Мы двигались всю ночь с трехчасовой остановкой на отдых и дозаправку. На рассвете генерал Дольман, командующий 7-й армией, приказал мне двигаться дальше; выбора у меня не было. Первый авианалет начался около половины шестого утра. К полудню картина была ужасной. Мои люди называли шоссе Вир – Бени-Бокаж ипподромом для истребителей-бомбардировщиков... Весь наш транспорт был замаскирован ветками и двигался вдоль живых изгородей и лесных опушек. Все перекрестки и мост в Конде были разбомблены. Это не остановило мои танки, но помешало движению вспомогательного транспорта. К исходу дня я потерял сорок бензовозов; было подбито пять танков, более восьмидесяти полугусеничных машин, тягачей и самоходных орудий. Это серьезные потери для дивизии, еще не вступившей в бой. 6 июня я был чуть восточнее Тилли и готов к наступлению.
Мы захватили Эллон и могли бы двигаться дальше прямо к морю, вклинившись между американскими и британскими войсками. Но мне приказали удерживать Эллон, поскольку войска на моем правом фланге задерживались. Из-за массированных бомбардировок я сам отстал от графика на сутки».
Таким образом, даже к 9 июня координированное танковое наступление все еще не представлялось возможным. Мы найдем оценку ситуации высшим командованием в журнале телефонных переговоров 7-й армии:
«17.30.
Разговор фельдмаршала Роммеля с командиром и начальником штаба 7-й армии, находящимися в штабе армии.
Фельдмаршал Роммель... приказывает любой ценой помешать противнику:
1. Захватить крепость и гавань Шербур.
2. Установить связь между двумя плацдармами: тем, что западнее Орна, и другим, что западнее Вира.
Начальник штаба 7-й армии выражает свое мнение: из-за ожесточенного сопротивления южнее Монтебура для быстрого захвата Шербура противник применит больше авиации. Фельдмаршал Роммель не разделяет эту точку зрения и считает, что, поскольку на днях верховное командование ожидает крупный десант на побережье Ла-Манша, противник не сможет задействовать больше авиации...»

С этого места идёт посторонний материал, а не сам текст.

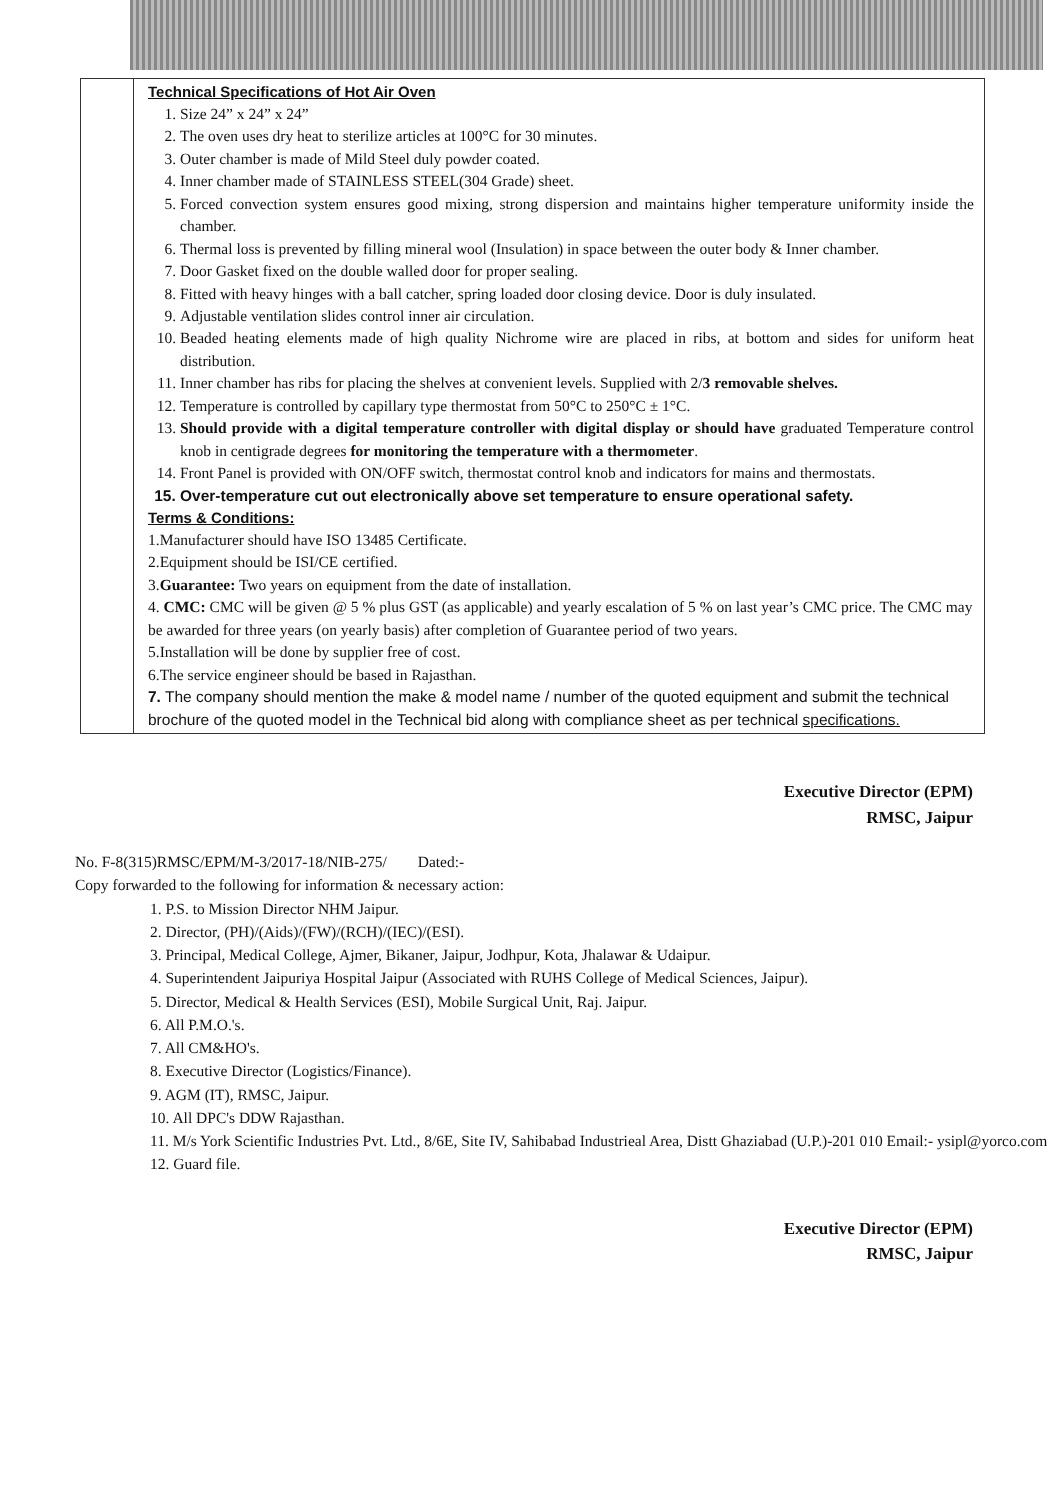| | Technical Specifications of Hot Air Oven 1. Size 24” x 24” x 24” 2. The oven uses dry heat to sterilize articles at 100°C for 30 minutes. 3. Outer chamber is made of Mild Steel duly powder coated. 4. Inner chamber made of STAINLESS STEEL(304 Grade) sheet. 5. Forced convection system ensures good mixing, strong dispersion and maintains higher temperature uniformity inside the chamber. 6. Thermal loss is prevented by filling mineral wool (Insulation) in space between the outer body & Inner chamber. 7. Door Gasket fixed on the double walled door for proper sealing. 8. Fitted with heavy hinges with a ball catcher, spring loaded door closing device. Door is duly insulated. 9. Adjustable ventilation slides control inner air circulation. 10. Beaded heating elements made of high quality Nichrome wire are placed in ribs, at bottom and sides for uniform heat distribution. 11. Inner chamber has ribs for placing the shelves at convenient levels. Supplied with 2/ 3 removable shelves. 12. Temperature is controlled by capillary type thermostat from 50°C to 250°C ± 1°C. 13. Should provide with a digital temperature controller with digital display or should have graduated Temperature control knob in centigrade degrees for monitoring the temperature with a thermometer . 14. Front Panel is provided with ON/OFF switch, thermostat control knob and indicators for mains and thermostats. 15. Over-temperature cut out electronically above set temperature to ensure operational safety. Terms & Conditions: 1.Manufacturer should have ISO 13485 Certificate. 2.Equipment should be ISI/CE certified. 3. Guarantee: Two years on equipment from the date of installation. 4. CMC: CMC will be given @ 5 % plus GST (as applicable) and yearly escalation of 5 % on last year’s CMC price. The CMC may be awarded for three years (on yearly basis) after completion of Guarantee period of two years. 5.Installation will be done by supplier free of cost. 6.The service engineer should be based in Rajasthan. 7. The company should mention the make & model name / number of the quoted equipment and submit the technical brochure of the quoted model in the Technical bid along with compliance sheet as per technical specifications. |
Executive Director (EPM)
RMSC, Jaipur
No. F-8(315)RMSC/EPM/M-3/2017-18/NIB-275/ Dated:-
Copy forwarded to the following for information & necessary action:
1. P.S. to Mission Director NHM Jaipur.
2. Director, (PH)/(Aids)/(FW)/(RCH)/(IEC)/(ESI).
3. Principal, Medical College, Ajmer, Bikaner, Jaipur, Jodhpur, Kota, Jhalawar & Udaipur.
4. Superintendent Jaipuriya Hospital Jaipur (Associated with RUHS College of Medical Sciences, Jaipur).
5. Director, Medical & Health Services (ESI), Mobile Surgical Unit, Raj. Jaipur.
6. All P.M.O.'s.
7. All CM&HO's.
8. Executive Director (Logistics/Finance).
9. AGM (IT), RMSC, Jaipur.
10. All DPC's DDW Rajasthan.
11. M/s York Scientific Industries Pvt. Ltd., 8/6E, Site IV, Sahibabad Industrieal Area, Distt Ghaziabad (U.P.)-201 010 Email:- ysipl@yorco.com
12. Guard file.
Executive Director (EPM)
RMSC, Jaipur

Но только 10 июня в штаб 7-й начали потоком поступать плохие новости. В журнале телефонных переговоров среди записей начала того дня мы находим такие пессимистичные фразы: «3-я парашютно-десантная дивизия вводится в бой частями из-за нехватки горючего», «17-я танковая гренадерская дивизия СС застряла в Сен-Ло из-за нехватки горючего». А вот первая информация о провале контрнаступления танковой группы «Запад», основной частью которой был 1-й танковый корпус Дитриха: «Танковая группа «Запад» остановила наступление противника и теперь ведет локальное контрнаступление. Из донесений следует, что танковая группа «Запад» не смогла выполнить свою главную задачу».